Locations of visitors to this page delhi's deviant: April 2009

Thursday, April 30, 2009

Michael Stipes- The Ladies man??

Do you think Michael Stipes ever got laid???
He's got legs of a tweezer,the head of a sawn-off golf ball,the height of a grasshopper,the body of a stick and the arms of a reed. All in all he's pretty much like the inside of a janitor's closet.

so do you think he ever gets laid??
and the answer is....(and for all you politically-correct,insignificant,spineless followers of him, i didn't Wikipedia this)......yes.
Why??
I think you'd be able to charm the pants of a lady too if you had the brains to write Man on the moon,Losin' my religion and Everybody hurts.
Just watched a concert live in Athens.the guy's a killer,what a band,U2 doesn't hold a candle to them.Evergreen oldies, he really should be given a lifetime achievement award sometime soon by some ceremony, god knows there are enough going around.
If there's one gripe about them,there's just not enough news about the orgies they must be having in their hotel rooms.What the hell man??when you've got half the naked chicks in Greece attending your concerts, i think we deserve a little more rock band-like behaviour and a little less of the Oprah Winfrey like shit.

Sunday, April 12, 2009

Never ask about a guy's shoes.....again!!

In Varanasi....
Passenger comes to use the washroom and i noticed his shoes.....these flashy New Balance jobs with silver logo on them.

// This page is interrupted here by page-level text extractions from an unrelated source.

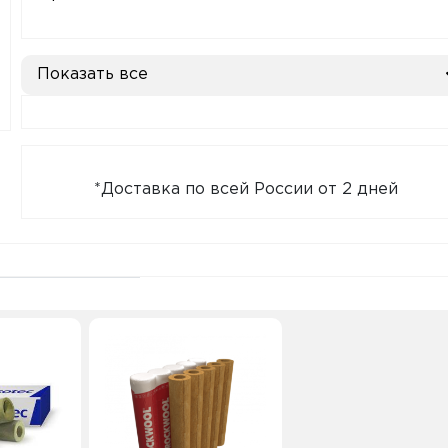
Показать все
*Доставка по всей России от 2 дней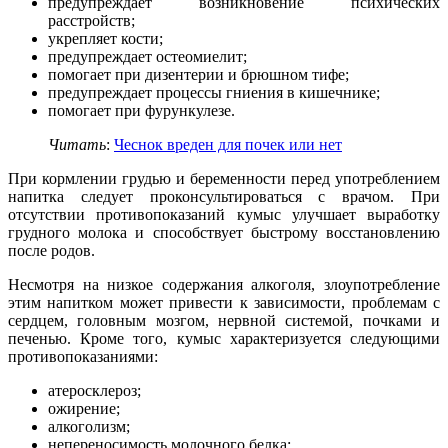
предупреждает возникновение психических
расстройств;
укрепляет кости;
предупреждает остеомиелит;
помогает при дизентерии и брюшном тифе;
предупреждает процессы гниения в кишечнике;
помогает при фурункулезе.
Читать
:
Чеснок вреден для почек или нет
При кормлении грудью и беременности перед употреблением
напитка следует проконсультироваться с врачом. При
отсутствии противопоказаний кумыс улучшает выработку
грудного молока и способствует быстрому восстановлению
после родов.
Несмотря на низкое содержания алкоголя, злоупотребление
этим напитком может привести к зависимости, проблемам с
сердцем, головным мозгом, нервной системой, почками и
печенью. Кроме того, кумыс характеризуется следующими
противопоказаниями:
атеросклероз;
ожирение;
алкоголизм;
непереносимость молочного белка;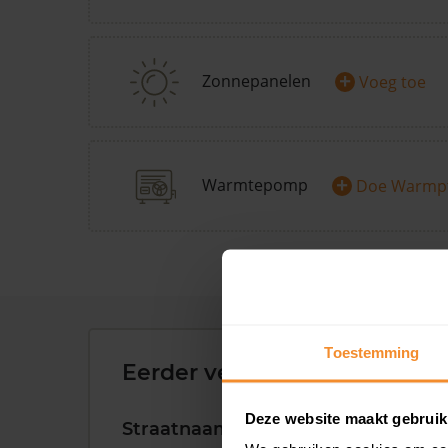
+
Zonnepanelen
Voeg toe
+
Warmtepomp
Doe Warmp
Toestemming
Eerder verkochte woningen 
Deze website maakt gebruik
Straatnaam
Huisnr.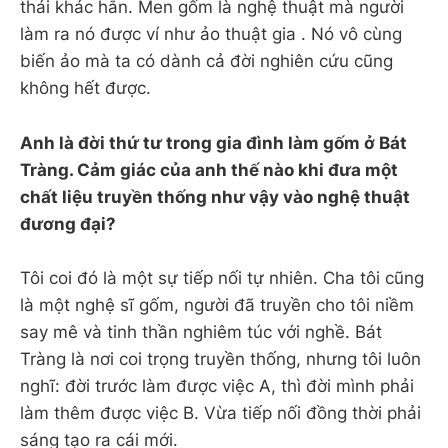
thái khác hẳn. Men gốm là nghệ thuật mà người
làm ra nó được ví như ảo thuật gia . Nó vô cùng
biến ảo mà ta có dành cả đời nghiên cứu cũng
không hết được.
Anh là đời thứ tư trong gia đình làm gốm ở Bát
Tràng. Cảm giác của anh thế nào khi đưa một
chất liệu truyền thống như vậy vào nghệ thuật
đương đại?
Tôi coi đó là một sự tiếp nối tự nhiên. Cha tôi cũng
là một nghệ sĩ gốm, người đã truyền cho tôi niềm
say mê và tinh thần nghiêm túc với nghề. Bát
Tràng là nơi coi trọng truyền thống, nhưng tôi luôn
nghĩ: đời trước làm được việc A, thì đời mình phải
làm thêm được việc B. Vừa tiếp nối đồng thời phải
sáng tạo ra cái mới.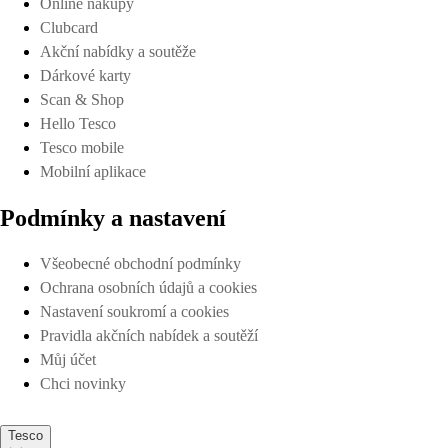
Online nákupy
Clubcard
Akční nabídky a soutěže
Dárkové karty
Scan & Shop
Hello Tesco
Tesco mobile
Mobilní aplikace
Podmínky a nastavení
Všeobecné obchodní podmínky
Ochrana osobních údajů a cookies
Nastavení soukromí a cookies
Pravidla akčních nabídek a soutěží
Můj účet
Chci novinky
Tesco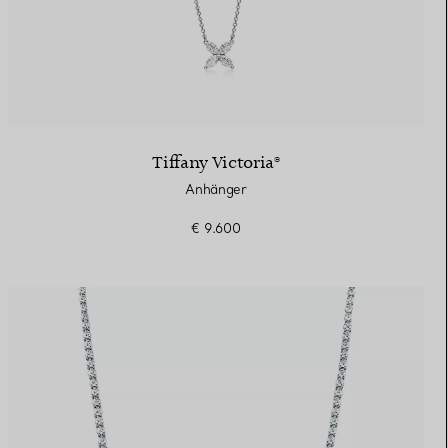
Tiffany Victoria®
Anhänger
€ 9.600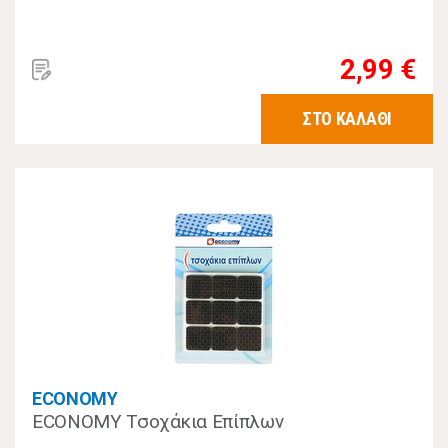
2,99 €
ΣΤΟ ΚΑΛΑΘΙ
ECONOMY
ECONOMY Τσοχάκια Επίπλων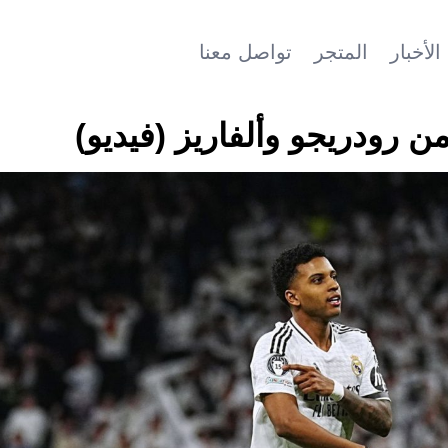
الأخبار
المتجر
تواصل معنا
ن رودريجو وألفاريز (فيديو)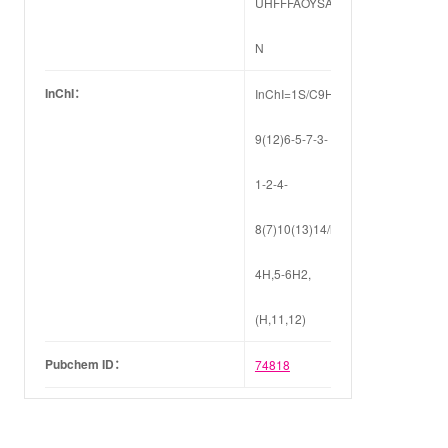
UHFFFAOYSA-
N
InChI：
InChI=1S/C9H9NO4/c11-
9(12)6-5-7-3-
1-2-4-
8(7)10(13)14/h1-
4H,5-6H2,
(H,11,12)
Pubchem ID：
74818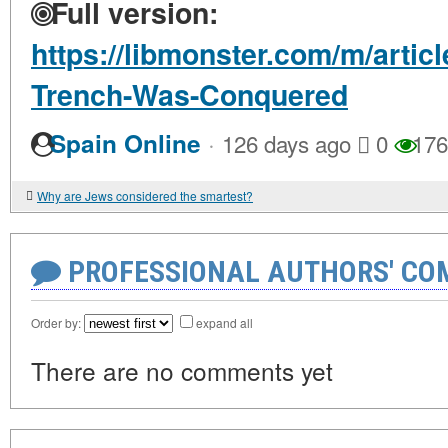
Full version:
https://libmonster.com/m/artic
Trench-Was-Conquered
·
Spain Online
126 days ago
0
176
Why are Jews considered the smartest?
PROFESSIONAL AUTHORS' CO
Order by:
expand all
There are no comments yet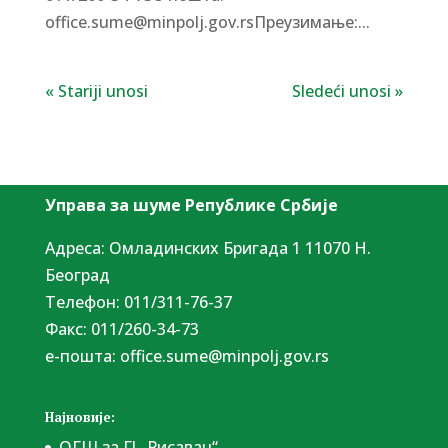
office.sume@minpolj.gov.rsПреузимање:...
« Stariji unosi
Sledeći unosi »
Управа за шуме Републике Србије
Адреса: Омладинских Бригада 1 11070 Н.
Београд
Tелефон: 011/311-76-37
Факс: 011/260-34-73
е-пошта:
office.sume@minpolj.gov.rs
Најновије:
ОГШ за ГЈ „Рисавац“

Pretty unique.
but i didn't think twice of them until 5 minutes later another guy walks up to use the washroom wearing the identical same pair of footwear.Now either these two guys are sharing one pair of shoes, otherwise it's pretty strange that two guys, unknown to each other,sitting on a flight far apart from each other are wearing the exact same pair of bling.
So i stopped him and asked, "do you have any friends on this flight?"
Old dude:"yes, mumble,something,mumble,mumble"
I:"I'm sorry. Do you have any friends or relatives on this flight?"
Old dude:"yes, yes!"
I:"Well, who is he?how are you two related?"
Old dude(pointing in direction of other old dude wearing the same shoes):"He's my husband!!!"
I:"sorry, can you help me clean up my spit and close my mouth for me now?"

The lst bit was made up......i just said "Nice Shoes" and carried on.

that's sick man.
just plain old sickness personified.
Needless to say i'm never noticing guys shoes ever again.